Lee ignored that and said, «Git moving. Make the gulch and I'll hold them off from the mouth while you find your way out the other end. I brought you this far, and I ain't going to sit back and let 'em catch you now.»

The men below were moving up quickly, for they were fit and rested. Grumman nodded.

«I had no strength left to bring the fourth one down» was all he said, and they moved quickly into the shelter of the gulch.

«Just tell me before you go,» said Lee, «because I won't be easy till I know. What side I'm fighting for I cain't tell, and I don't greatly care. Just tell me this: What I'm a-going to do now, is that going to help that little girl Lyra, or harm her?»

«It's going to help her,» said Grumman.

«And your oath. You won't forget what you swore to me?»

«I won't forget.»

«Because, Dr. Grumman, or John Parry, or whatever name you take up in whatever world you end up in, you be aware of this: I love that little child like a daughter. If I'd had a child of my own, I couldn't love her more. And if you break that oath, whatever remains of me will pursue whatever remains of you, and you'll spend the rest of eternity wishing you never existed. That's how important that oath is.»

«I understand. And you have my word.»

«Then that's all I need to know. Go well.»

The shaman held out his hand, and Lee shook it. Then Grumman turned and made his way up the gulch, and Lee looked around for the best place to make his stand.

«Not the big boulder, Lee,» said Hester. «You cain't see to the right from there, and they could rush us. Take the smaller one.»
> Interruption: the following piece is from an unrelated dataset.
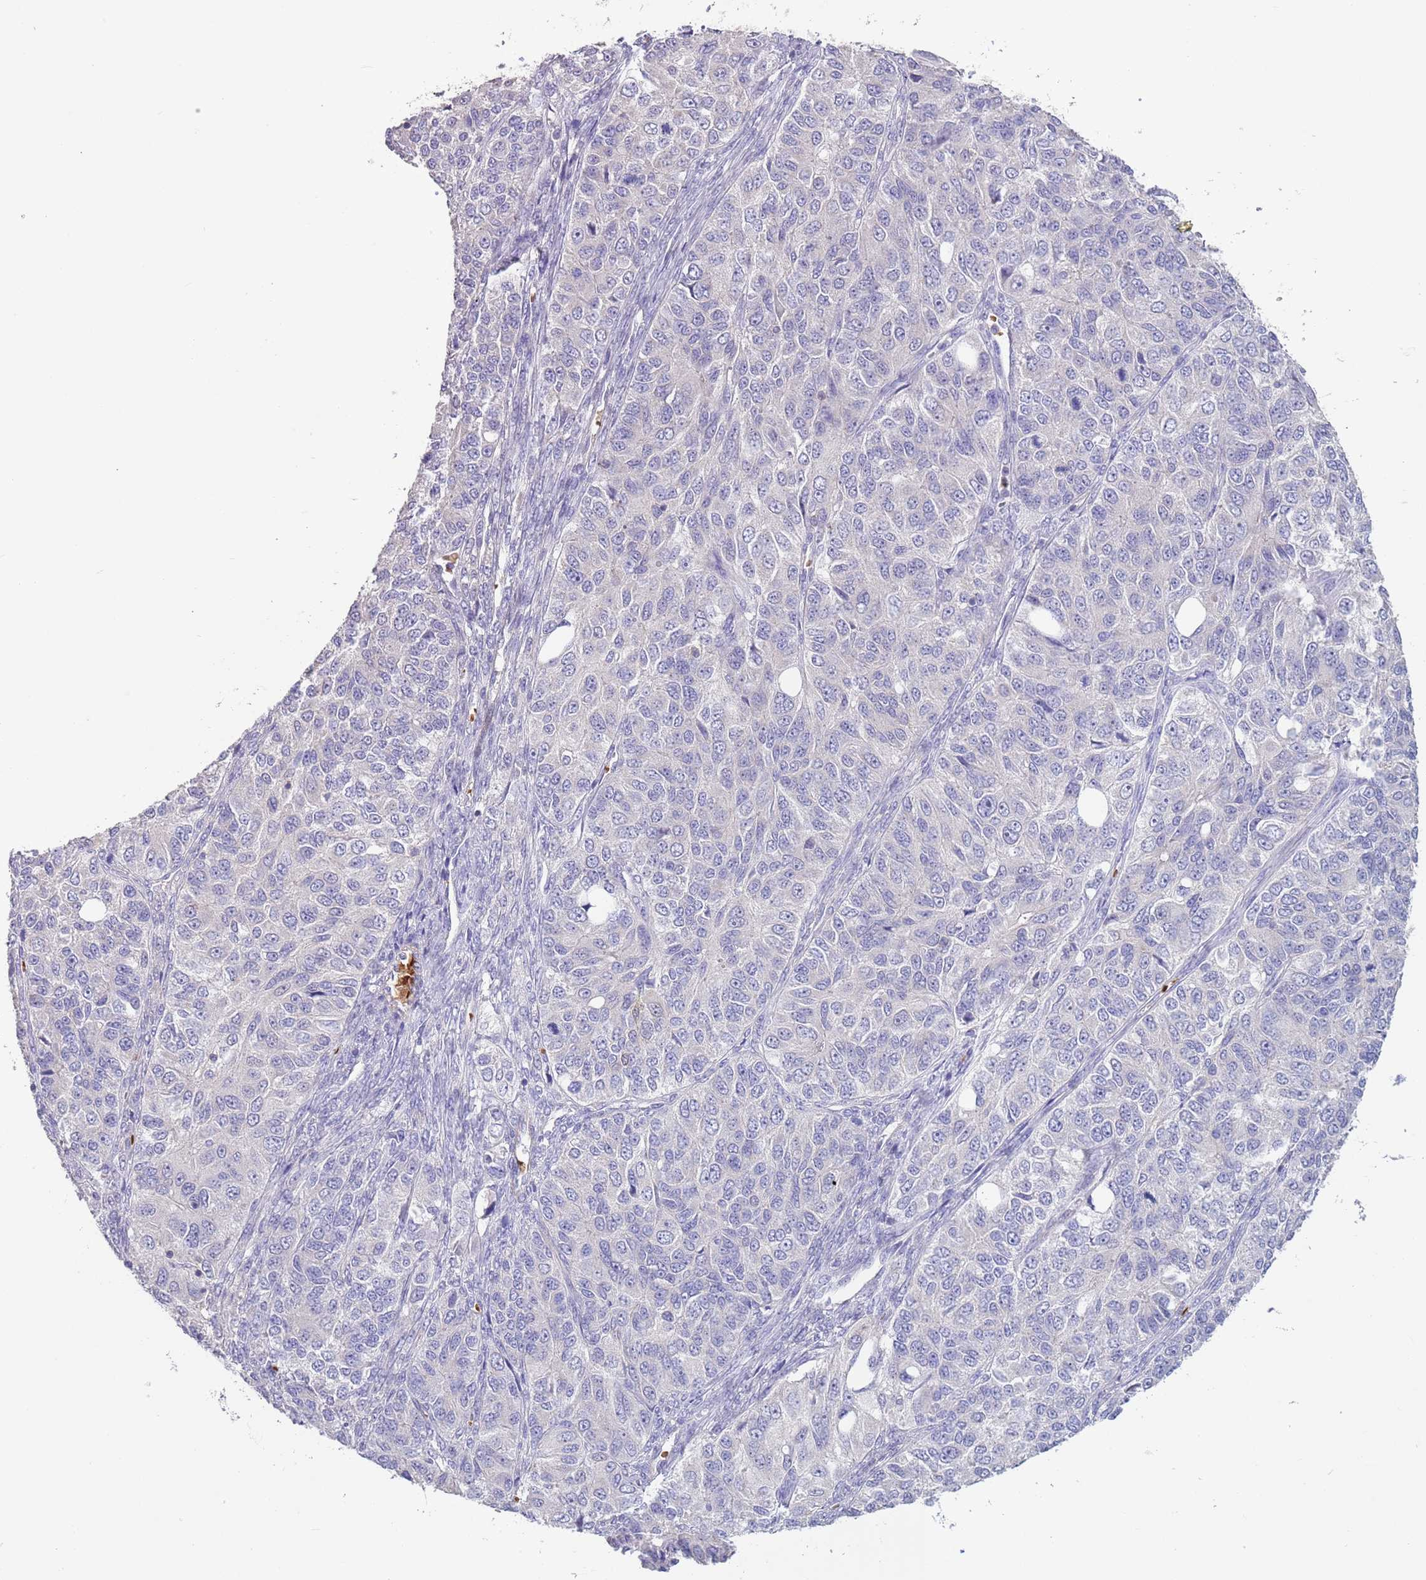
{"staining": {"intensity": "negative", "quantity": "none", "location": "none"}, "tissue": "ovarian cancer", "cell_type": "Tumor cells", "image_type": "cancer", "snomed": [{"axis": "morphology", "description": "Carcinoma, endometroid"}, {"axis": "topography", "description": "Ovary"}], "caption": "Immunohistochemistry (IHC) image of ovarian cancer stained for a protein (brown), which demonstrates no positivity in tumor cells.", "gene": "ZNF14", "patient": {"sex": "female", "age": 51}}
There was a roaring in Lee's ears that had nothing to do with the conflagration in the forest below, or with the laboring drone of the zeppelin trying to rise again. It had to do with his childhood, and the Alamo. How often he and his companions had played that heroic battle, in the ruins of the old fort, taking turns to be Danes and French! His childhood was coming back to him, with a vengeance. He took out the Navajo ring of his mother's and laid it on the rock beside him. In the old Alamo games, Hester had often been a cougar or a wolf, and once or twice a rattlesnake, but mostly a mockingbird. Now —

«Quit daydreaming and take a sight,» she said. «This ain't play, Lee.»

The men climbing the slope had fanned out and were moving more slowly, because they saw the problem as well as he did. They knew they'd have to capture the gulch, and they knew that one man with a rifle could hold them off for a long time. Behind them, to Lee's surprise, the zeppelin was still laboring to rise. Maybe its buoyancy was going, or maybe the fuel was running low, but either way it hadn't taken off yet, and it gave him an idea.

He adjusted his position and sighted along the old Winchester until he had the port engine mounting plumb hi view, and fired. The crack raised the soldiers' heads as they climbed toward him, but a second later the engine suddenly roared and then just as suddenly seized and died. The zeppelin lurched over to one side. Lee could hear the other engine howling, but the airship was grounded now.

The soldiers had halted and taken cover as well as they could. Lee could count them, and he did: twenty-five. He had thirty bullets.

Hester crept up close to his left shoulder.

«I'll watch this way,» she said.

Crouched on the gray boulder, her ears flat along her back, she looked like a little stone herself, gray-brown and inconspicuous, except for her eyes. Hester was no beauty; she was about as plain and scrawny as a hare could be; but her eyes were marvelously colored, gold-hazel flecked with rays of deepest peat brown and forest green. And now those eyes were looking down at the last landscape they'd ever see: a barren slope of brutal tumbled rocks, and beyond it a forest on fire. Not a blade of grass, not a speck of green to rest on.